Śmierć w H3 rządzi w 4 już nie tak bardzo
Tylko Wampiry i Jadowite pomioty są mocne, a reszta to lipa


Permalink

Szkielet - nie bluźnij. Ponieważ:

* Szkielety - faktycznie, słabiutkie. Ale nadają się na zasłonę przeciw strzelcom.
* Chochliki - słabe, ale wystarczy wysyłać małe oddziały przed dużą bitwą by wykraść wrogim bohaterom manę.

* Cerbery - niby zabierają kontrę, ale szału nie robią.
* Duchy - 30 obrony to mało? Pomijam fakt, że z um. obrony na rcymistrzowskim mają jej 45. Więcej niż czarne smoki. Do tego rzucają postarzenie, które jeśli nie zostanie rozproszone znacznie osłabia wroga.

* Wampiry - potęga sama w sobie, tylko dżinny i gobliny mogą je pokonać.
* Pomioty jadu - po prostu silne i wytrzymałe.

* Diabeł - umiejętność teleportu pozwala natychmiast kosić wrogich bohaterów oraz dostawać się na wieże w trakcie oblężeń.

* Kościany smok - 275 pkt. życia, 45 - 65 walnięcia, wzbudzanie strachu oraz podwojona obrona przed ostrzałem. To jest Twoim zdaniem mało?! Kościane przegrywają jedynie z czarnymi smokami, magicznymi smokami oraz smoczymi golemami.

Jedynie szkielety i cerbery wypadają słabo, a chochliki to jednostka taktyczna. Więc zanim coś się napisze, to warto podać argumenty.


Liczba modyfikacji: 1, Ostatnio modyfikowany: 15.02.2011, Ostatnio modyfikował: Taro

Permalink

Taro

Chochliki - słabe, ale wystarczy wysyłać małe oddziały przed dużą bitwą by wykraść wrogim bohaterom manę.

Że też Tobie się chce... Ja je zawsze redukuję* do szykieletów, które w dużych ilościach robią wrażenie i świetnie chronią Pomioty.

Duchy - 30 obrony to mało? Pomijam fakt, że z um. obrony na arcymistrzowskim mają jej 45. Więcej niż czarne smoki.

A jaką obronę mają Czarne smoki z Obroną +50%?

*redukcja, redukowanie to zamiana w szykielety w Szykieletorni.


Permalink

Hehe. Z chochlikami to jeszcze nic - kiedyś grająć życiem robiłem tak z giermkami, by bohater marnował na nich manę rzucając czary :D A jak wyślesz 7 chochlików w oddziale (w sensie 7*1) to idzie to dość szybko.

Co do duchów a cz. smoków - po prostu chciałem podkreślić fakt, jak wysoką obronę mają duchy.

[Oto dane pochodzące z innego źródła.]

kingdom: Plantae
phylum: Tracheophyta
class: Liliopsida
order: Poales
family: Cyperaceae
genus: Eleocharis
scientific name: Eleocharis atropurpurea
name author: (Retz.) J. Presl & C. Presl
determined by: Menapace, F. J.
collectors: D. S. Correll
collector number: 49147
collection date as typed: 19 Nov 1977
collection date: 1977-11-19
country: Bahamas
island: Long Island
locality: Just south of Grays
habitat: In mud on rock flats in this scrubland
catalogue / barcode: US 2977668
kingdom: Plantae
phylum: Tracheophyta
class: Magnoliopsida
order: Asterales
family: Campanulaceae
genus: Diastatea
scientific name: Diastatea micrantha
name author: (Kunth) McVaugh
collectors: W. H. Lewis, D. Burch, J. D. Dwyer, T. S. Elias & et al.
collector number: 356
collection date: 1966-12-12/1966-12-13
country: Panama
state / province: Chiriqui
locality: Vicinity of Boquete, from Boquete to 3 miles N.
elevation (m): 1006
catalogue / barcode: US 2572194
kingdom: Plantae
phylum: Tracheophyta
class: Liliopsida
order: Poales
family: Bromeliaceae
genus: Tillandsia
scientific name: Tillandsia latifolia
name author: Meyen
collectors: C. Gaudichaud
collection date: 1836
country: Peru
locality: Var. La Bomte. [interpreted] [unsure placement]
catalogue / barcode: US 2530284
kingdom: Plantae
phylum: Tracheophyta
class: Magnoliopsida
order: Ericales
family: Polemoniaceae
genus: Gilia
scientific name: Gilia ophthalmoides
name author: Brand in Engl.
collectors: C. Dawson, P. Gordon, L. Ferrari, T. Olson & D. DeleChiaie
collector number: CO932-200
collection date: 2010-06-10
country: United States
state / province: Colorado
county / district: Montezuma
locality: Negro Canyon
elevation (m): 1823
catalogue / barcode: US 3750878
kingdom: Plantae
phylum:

Tyle samo co wampiry oraz kościane smoki i niewiele mniej niż diabły. Duchy mają po prostu lepsze warunki "rozwoju", bowiem jeżeli umiejętność obrona zwiększa defensywę o ileś tam %, to ważna jest podstawa na której się oblicza premię. I duchy wyciągną z obrony znacznie więcej niż cerbery.


Permalink

Akademia z powodu najlepszej wg mnie magii. Świetne jednostki - golemy, magowie, dżinny.
Nawet na początku jest silnym miastem. Mając armię niziołków i czar celność można zrobić pogrom. Smocze golemy mają problemy z poruszaniem się, dlatego wybieram tytanów. Dżinny ze względu na umiejętność tworzenia iluzji są chyba najbardziej przydatną jednostką ze wszystkich.

Na drugim miejscu Przystań z powodów, które podał Taro.

Taro

Przystań - bo ma swój średniowieczny klimat. Poza tym warto zobaczyć, jak totalnie
przeciętne jednostki dzięki odpowiednim czarom i wysokiemu morale wygrywają z
silniejszą armią. Nie oszukujmy się, w otwartym polu połączenie czaru: Sanktuarium
oraz wysokiego morale pozwala podejść do przeciwnika i wyrżnąć mu prawie całą
armię zanim zdąży się w ogóle ruszyć.

Jeszcze chcę dodać, że miasto to ma najlepsze według mnie jednostki pierwszego poziomu - kuszników.